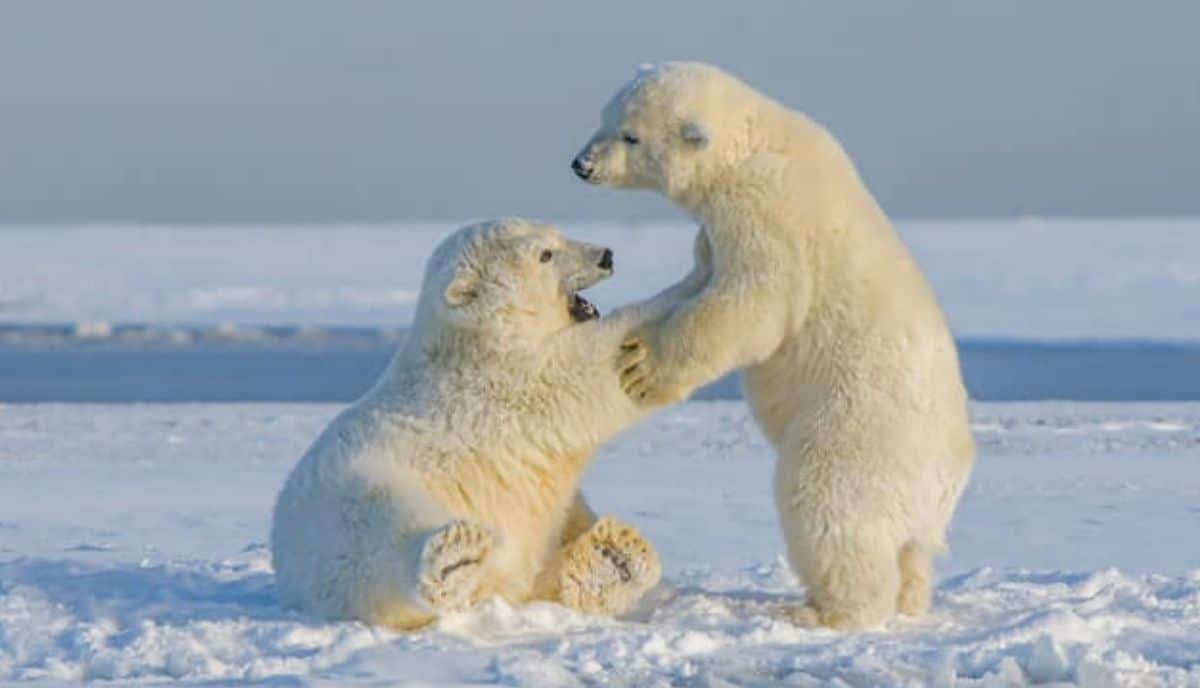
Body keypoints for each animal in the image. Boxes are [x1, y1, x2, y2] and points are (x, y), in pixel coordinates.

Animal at [270, 218, 692, 630]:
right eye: (545, 254)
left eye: (556, 233)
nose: (606, 255)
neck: (474, 338)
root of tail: (288, 572)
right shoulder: (509, 381)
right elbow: (588, 368)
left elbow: (563, 511)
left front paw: (609, 553)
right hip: (354, 498)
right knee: (386, 532)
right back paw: (455, 557)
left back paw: (615, 554)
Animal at [572, 62, 975, 630]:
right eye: (605, 118)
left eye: (631, 135)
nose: (581, 165)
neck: (755, 142)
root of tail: (947, 478)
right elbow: (705, 272)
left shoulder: (767, 215)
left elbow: (753, 304)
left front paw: (643, 367)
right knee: (911, 551)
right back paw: (909, 601)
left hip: (855, 431)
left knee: (827, 507)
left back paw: (823, 611)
++++++++
• [REQUIRED WORK] Would you copy each line of the records that contains "right"?

• [OUTPUT FOR THIS TASK]
right eye: (545, 254)
right shoulder: (509, 381)
right elbow: (588, 368)
right hip: (354, 498)
right knee: (386, 532)
right back paw: (455, 557)
right eye: (605, 118)
right elbow: (705, 272)
right knee: (911, 551)
right back paw: (909, 601)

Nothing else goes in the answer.